%%

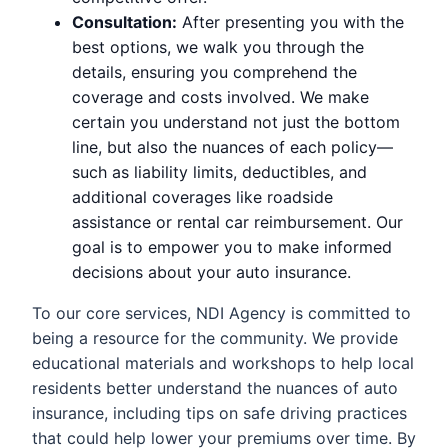
Consultation:
After presenting you with the
best options, we walk you through the
details, ensuring you comprehend the
coverage and costs involved. We make
certain you understand not just the bottom
line, but also the nuances of each policy—
such as liability limits, deductibles, and
additional coverages like roadside
assistance or rental car reimbursement. Our
goal is to empower you to make informed
decisions about your auto insurance.
To our core services, NDI Agency is committed to
being a resource for the community. We provide
educational materials and workshops to help local
residents better understand the nuances of auto
insurance, including tips on safe driving practices
that could help lower your premiums over time. By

%%

-- INSTRUCTION --
Copy each line of the records that has "your" in it.

-- RESULT FOR THIS EXERCISE --
decisions about your auto insurance.
that could help lower your premiums over time. By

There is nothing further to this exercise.